Businessman and football executive

Mike Bamber (16 October 1930 - 11 July 1988) was a British businessman and football executive. He was chairman of Brighton & Hove Albion for a period of more than ten years during the 1970s and 1980s during which time he oversaw the football club's promotion to the First Division of English football for the first time.

Mike Bamber was a musician and then a property developer before becoming chairman of Brighton & Hove Albion.

== Brighton & Hove Albion ==
Bamber joined the board of Brighton & Hove Albion in 1970 and became joint chairman during the Christmas of 1972.

Alongside vice-chairman Harry Bloom, Bamber negotiated the appointment of Brian Clough as manager in November 1973. Clough would later describe Bamber as "a wealthy, night-club-owning, gem of a man, who turned out to be the nicest and best chairman I ever worked for," and "If he was alive today and I was tempted to come out of retirement, Mike's would be the offer I would take" and of his decision to leave Brighton for Leeds United after less than one year with the club he said, "I know it broke Mike Bamber's heart." Bamber is portrayed briefly, by Paul Bown, in the 2009 movie The Damned United, shown meeting Clough and Peter Taylor in the lounge of a Brighton seafront hotel to negotiate terms.

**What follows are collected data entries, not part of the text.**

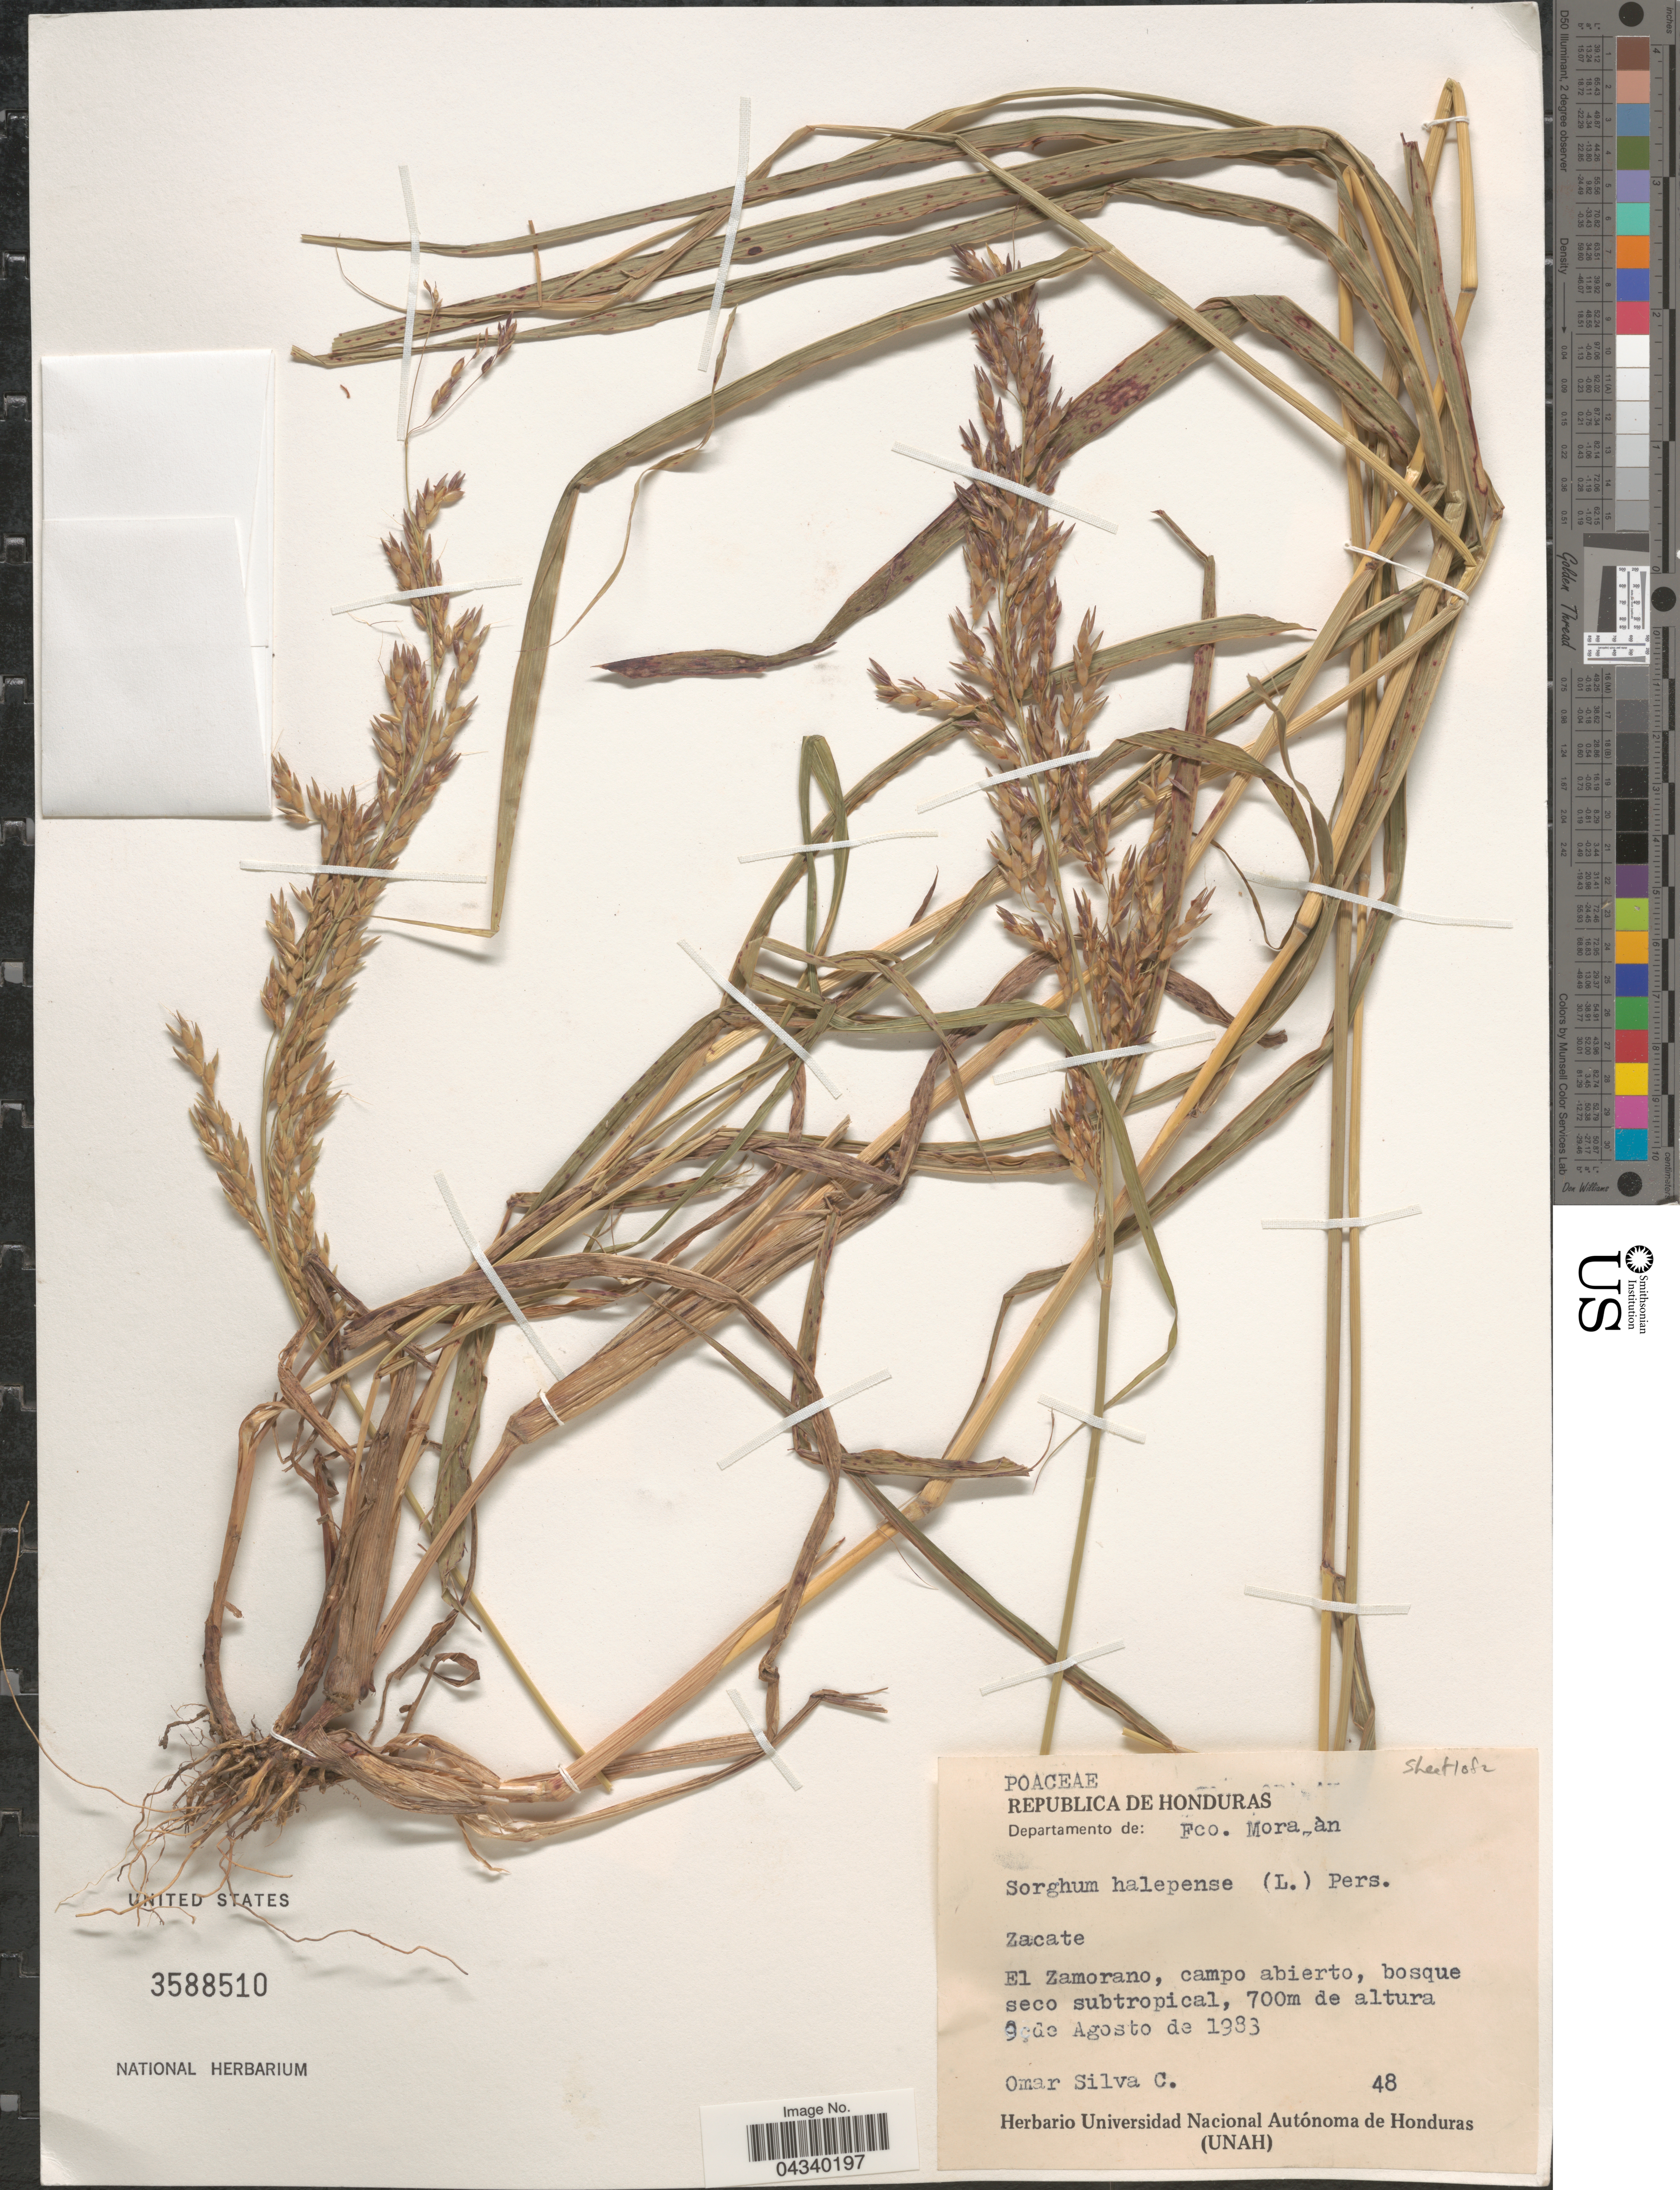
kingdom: Plantae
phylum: Tracheophyta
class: Liliopsida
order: Poales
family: Poaceae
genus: Sorghum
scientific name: Sorghum halepense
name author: (L.) Pers.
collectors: O. Silva C.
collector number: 48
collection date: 1983-08-09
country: Honduras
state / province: Fco. Morazán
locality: Departamento de: Fco. Morazán. Zacate. El Zamorano, campo abierto, bosque seco subtropical.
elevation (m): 700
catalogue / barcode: US 3588510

Bamber later appointed Alan Mullery, who led the football club to the First Division in the 1978/79 season. He also appointed Jimmy Melia as Manager who led the club to their one and only FA Cup Final in 1983. The club lost that final and were relegated to the Second Division in the same season. Bamber left the board a year later, in the summer of 1984, when he was replaced as chairman by Bryan Bedson.

== Death ==
Bamber died at his home in Jersey on 11 July 1988, at the age of 57.

Commenting on Bamber's death in August 1988, Brighton's then chairman Dudley Sizen said, "Mike was the most successful chairman we've ever had and the club enjoyed its finest hours under his leadership."